((

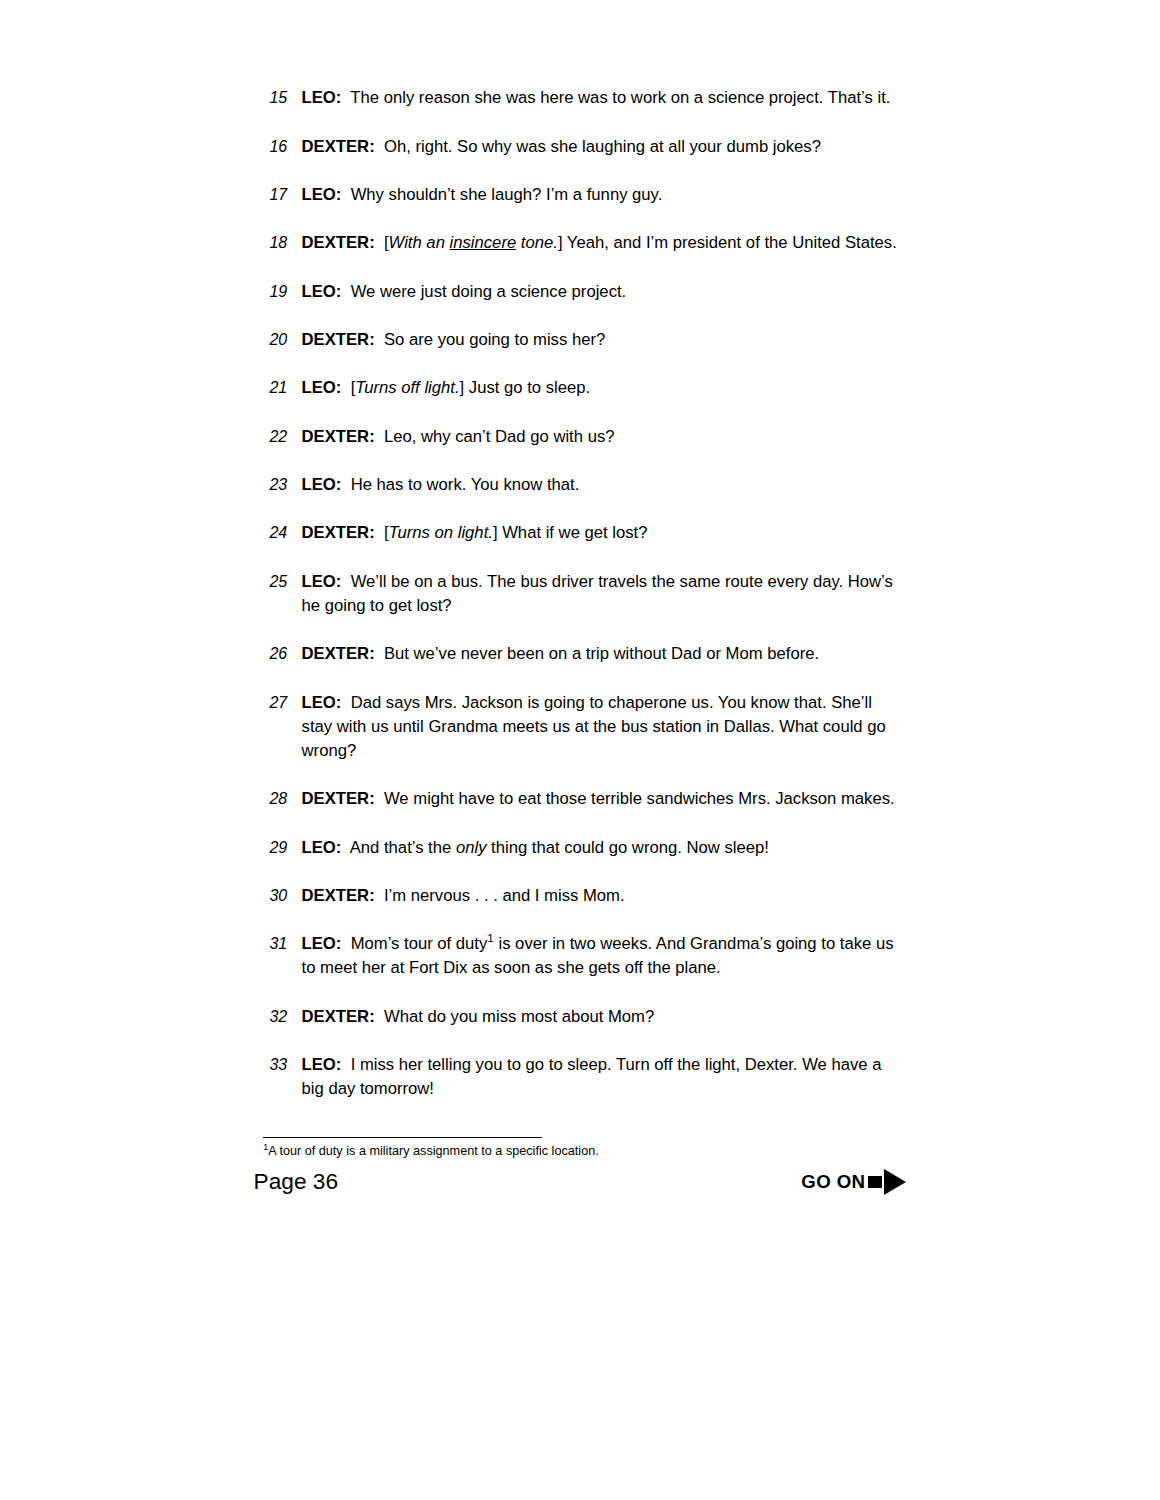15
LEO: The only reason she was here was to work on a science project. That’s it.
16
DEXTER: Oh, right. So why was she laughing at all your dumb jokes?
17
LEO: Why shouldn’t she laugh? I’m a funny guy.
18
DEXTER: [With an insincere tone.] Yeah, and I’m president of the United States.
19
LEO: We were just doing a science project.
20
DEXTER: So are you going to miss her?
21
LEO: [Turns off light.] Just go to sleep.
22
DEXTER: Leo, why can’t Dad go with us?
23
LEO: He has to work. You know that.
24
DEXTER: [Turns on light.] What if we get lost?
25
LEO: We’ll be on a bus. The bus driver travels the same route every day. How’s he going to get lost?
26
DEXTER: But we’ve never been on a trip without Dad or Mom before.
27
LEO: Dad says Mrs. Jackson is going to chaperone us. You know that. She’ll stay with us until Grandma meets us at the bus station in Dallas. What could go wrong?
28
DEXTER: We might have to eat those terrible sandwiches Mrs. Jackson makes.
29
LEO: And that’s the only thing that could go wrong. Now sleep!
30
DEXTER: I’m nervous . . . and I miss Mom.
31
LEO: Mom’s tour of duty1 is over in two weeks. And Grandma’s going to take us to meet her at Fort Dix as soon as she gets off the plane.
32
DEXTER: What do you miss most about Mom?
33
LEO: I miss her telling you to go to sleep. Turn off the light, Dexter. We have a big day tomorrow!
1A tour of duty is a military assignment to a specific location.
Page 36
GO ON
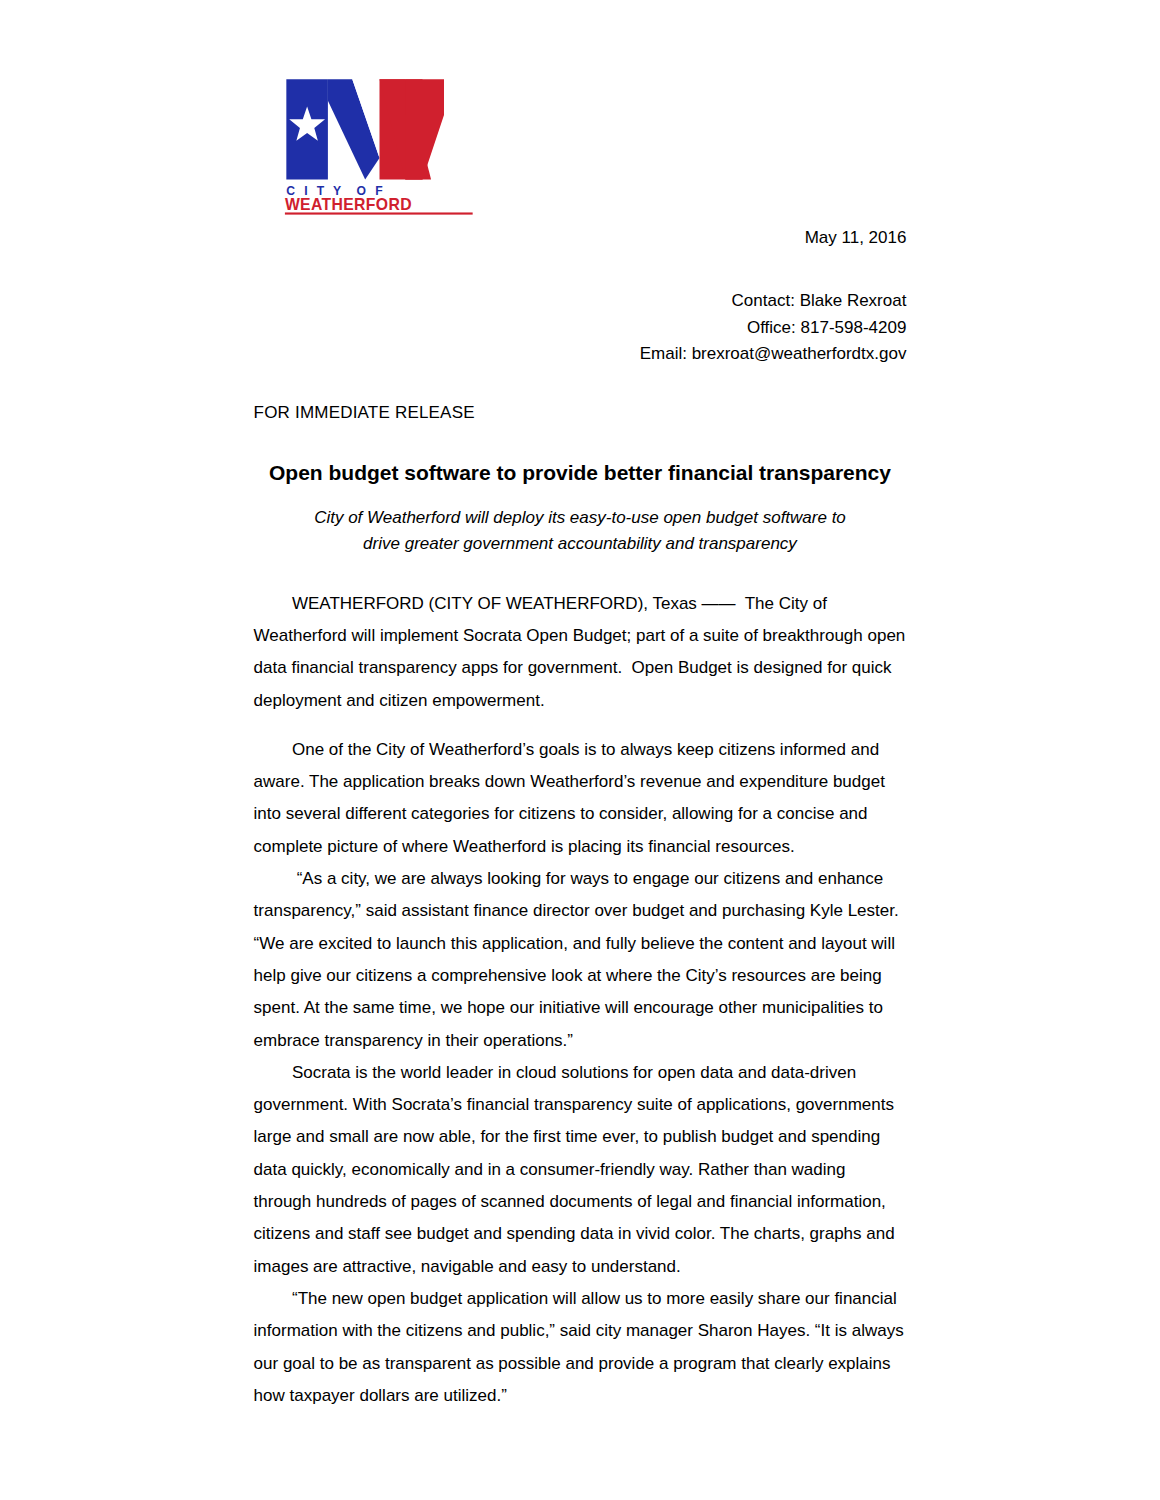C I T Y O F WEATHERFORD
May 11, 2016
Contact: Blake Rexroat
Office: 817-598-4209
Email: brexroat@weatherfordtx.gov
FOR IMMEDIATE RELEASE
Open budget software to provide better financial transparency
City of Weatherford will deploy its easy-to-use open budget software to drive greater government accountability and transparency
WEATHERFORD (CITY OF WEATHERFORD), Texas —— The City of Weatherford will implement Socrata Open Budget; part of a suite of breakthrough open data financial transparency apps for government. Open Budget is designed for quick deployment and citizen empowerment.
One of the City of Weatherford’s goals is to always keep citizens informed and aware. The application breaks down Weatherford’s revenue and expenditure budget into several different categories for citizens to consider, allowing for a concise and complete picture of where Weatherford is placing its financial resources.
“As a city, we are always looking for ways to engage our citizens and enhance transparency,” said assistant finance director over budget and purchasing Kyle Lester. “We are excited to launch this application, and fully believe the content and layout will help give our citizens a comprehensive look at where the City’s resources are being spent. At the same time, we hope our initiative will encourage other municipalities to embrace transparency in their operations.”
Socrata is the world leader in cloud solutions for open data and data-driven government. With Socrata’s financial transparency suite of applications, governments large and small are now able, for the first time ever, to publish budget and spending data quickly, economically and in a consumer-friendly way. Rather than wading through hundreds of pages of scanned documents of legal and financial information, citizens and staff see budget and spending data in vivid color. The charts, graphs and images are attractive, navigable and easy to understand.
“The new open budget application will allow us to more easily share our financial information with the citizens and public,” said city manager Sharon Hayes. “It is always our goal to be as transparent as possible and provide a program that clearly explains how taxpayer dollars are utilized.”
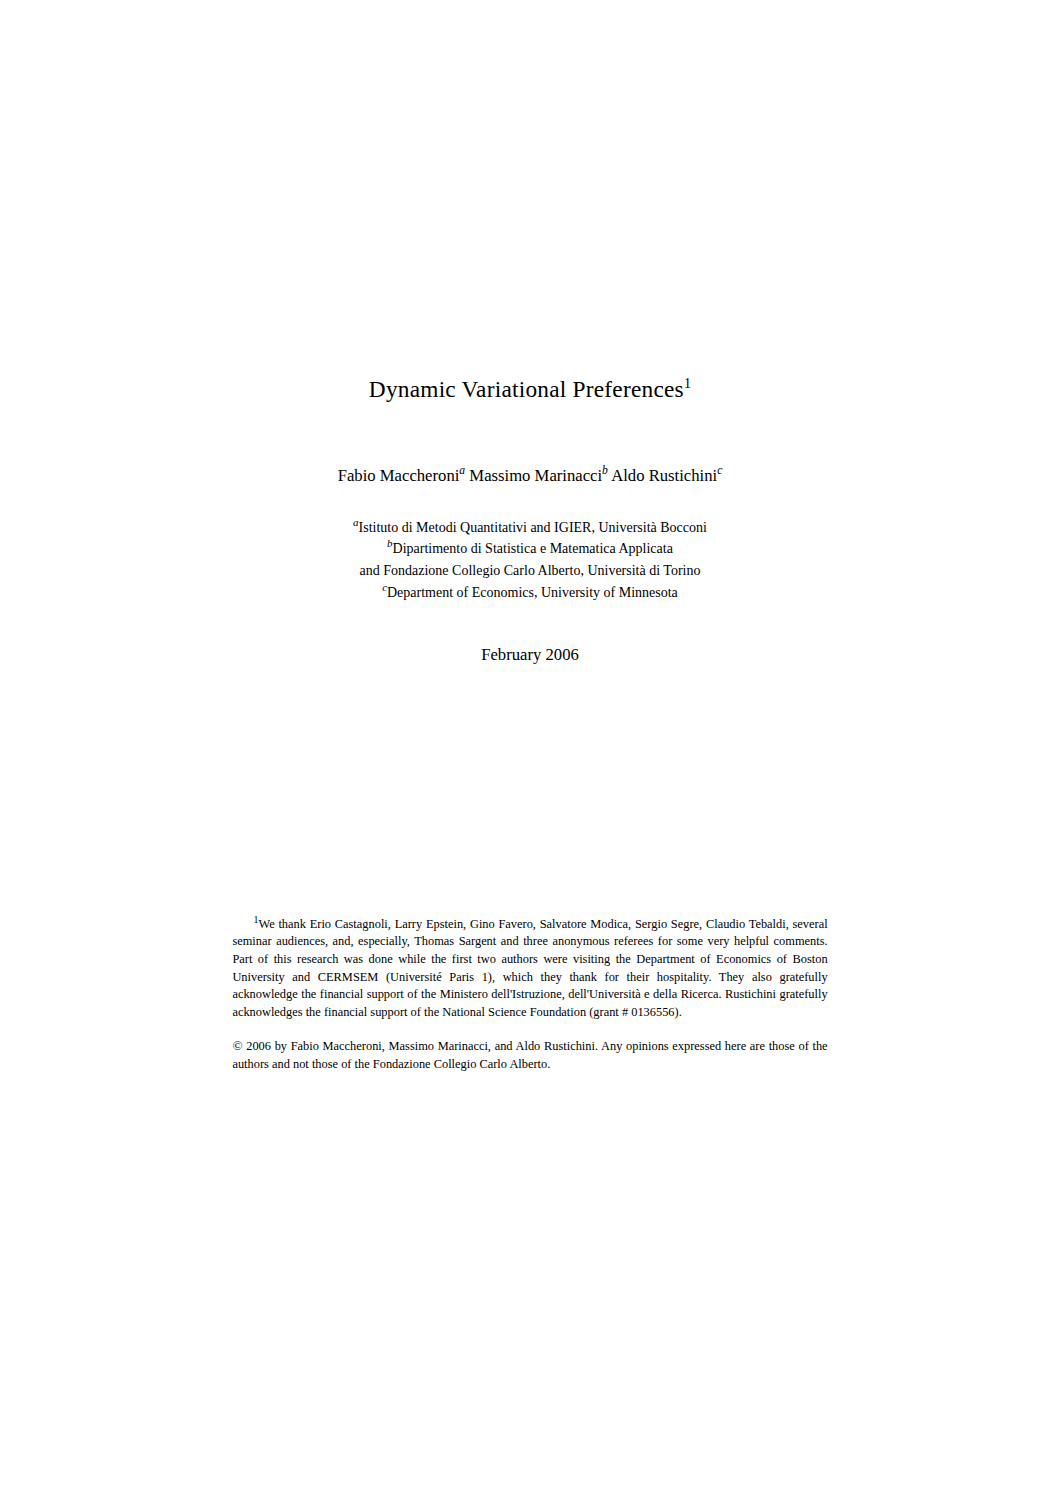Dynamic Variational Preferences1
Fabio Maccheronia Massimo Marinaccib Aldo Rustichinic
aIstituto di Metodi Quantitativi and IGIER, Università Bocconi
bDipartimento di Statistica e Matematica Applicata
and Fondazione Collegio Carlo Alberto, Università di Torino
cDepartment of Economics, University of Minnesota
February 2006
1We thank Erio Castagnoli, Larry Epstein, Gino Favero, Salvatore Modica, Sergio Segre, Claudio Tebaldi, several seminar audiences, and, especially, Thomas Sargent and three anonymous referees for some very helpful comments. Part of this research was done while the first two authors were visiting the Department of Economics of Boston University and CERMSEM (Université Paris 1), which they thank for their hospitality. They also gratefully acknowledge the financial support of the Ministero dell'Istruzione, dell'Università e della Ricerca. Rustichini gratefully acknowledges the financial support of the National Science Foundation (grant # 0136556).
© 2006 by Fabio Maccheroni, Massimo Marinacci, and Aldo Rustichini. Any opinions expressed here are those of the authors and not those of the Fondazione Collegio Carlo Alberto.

))

Set down every line above exactly, pictures excluded.

Result:
15
LEO: The only reason she was here was to work on a science project. That’s it.
16
DEXTER: Oh, right. So why was she laughing at all your dumb jokes?
17
LEO: Why shouldn’t she laugh? I’m a funny guy.
18
DEXTER: [With an insincere tone.] Yeah, and I’m president of the United States.
19
LEO: We were just doing a science project.
20
DEXTER: So are you going to miss her?
21
LEO: [Turns off light.] Just go to sleep.
22
DEXTER: Leo, why can’t Dad go with us?
23
LEO: He has to work. You know that.
24
DEXTER: [Turns on light.] What if we get lost?
25
LEO: We’ll be on a bus. The bus driver travels the same route every day. How’s he going to get lost?
26
DEXTER: But we’ve never been on a trip without Dad or Mom before.
27
LEO: Dad says Mrs. Jackson is going to chaperone us. You know that. She’ll stay with us until Grandma meets us at the bus station in Dallas. What could go wrong?
28
DEXTER: We might have to eat those terrible sandwiches Mrs. Jackson makes.
29
LEO: And that’s the only thing that could go wrong. Now sleep!
30
DEXTER: I’m nervous . . . and I miss Mom.
31
LEO: Mom’s tour of duty1 is over in two weeks. And Grandma’s going to take us to meet her at Fort Dix as soon as she gets off the plane.
32
DEXTER: What do you miss most about Mom?
33
LEO: I miss her telling you to go to sleep. Turn off the light, Dexter. We have a big day tomorrow!
1A tour of duty is a military assignment to a specific location.
Page 36
GO ON
C I T Y O F WEATHERFORD
May 11, 2016
Contact: Blake Rexroat
Office: 817-598-4209
Email: brexroat@weatherfordtx.gov
FOR IMMEDIATE RELEASE
Open budget software to provide better financial transparency
City of Weatherford will deploy its easy-to-use open budget software to drive greater government accountability and transparency
WEATHERFORD (CITY OF WEATHERFORD), Texas —— The City of Weatherford will implement Socrata Open Budget; part of a suite of breakthrough open data financial transparency apps for government. Open Budget is designed for quick deployment and citizen empowerment.
One of the City of Weatherford’s goals is to always keep citizens informed and aware. The application breaks down Weatherford’s revenue and expenditure budget into several different categories for citizens to consider, allowing for a concise and complete picture of where Weatherford is placing its financial resources.
“As a city, we are always looking for ways to engage our citizens and enhance transparency,” said assistant finance director over budget and purchasing Kyle Lester. “We are excited to launch this application, and fully believe the content and layout will help give our citizens a comprehensive look at where the City’s resources are being spent. At the same time, we hope our initiative will encourage other municipalities to embrace transparency in their operations.”
Socrata is the world leader in cloud solutions for open data and data-driven government. With Socrata’s financial transparency suite of applications, governments large and small are now able, for the first time ever, to publish budget and spending data quickly, economically and in a consumer-friendly way. Rather than wading through hundreds of pages of scanned documents of legal and financial information, citizens and staff see budget and spending data in vivid color. The charts, graphs and images are attractive, navigable and easy to understand.
“The new open budget application will allow us to more easily share our financial information with the citizens and public,” said city manager Sharon Hayes. “It is always our goal to be as transparent as possible and provide a program that clearly explains how taxpayer dollars are utilized.”
Dynamic Variational Preferences1
Fabio Maccheronia Massimo Marinaccib Aldo Rustichinic
aIstituto di Metodi Quantitativi and IGIER, Università Bocconi
bDipartimento di Statistica e Matematica Applicata
and Fondazione Collegio Carlo Alberto, Università di Torino
cDepartment of Economics, University of Minnesota
February 2006
1We thank Erio Castagnoli, Larry Epstein, Gino Favero, Salvatore Modica, Sergio Segre, Claudio Tebaldi, several seminar audiences, and, especially, Thomas Sargent and three anonymous referees for some very helpful comments. Part of this research was done while the first two authors were visiting the Department of Economics of Boston University and CERMSEM (Université Paris 1), which they thank for their hospitality. They also gratefully acknowledge the financial support of the Ministero dell'Istruzione, dell'Università e della Ricerca. Rustichini gratefully acknowledges the financial support of the National Science Foundation (grant # 0136556).
© 2006 by Fabio Maccheroni, Massimo Marinacci, and Aldo Rustichini. Any opinions expressed here are those of the authors and not those of the Fondazione Collegio Carlo Alberto.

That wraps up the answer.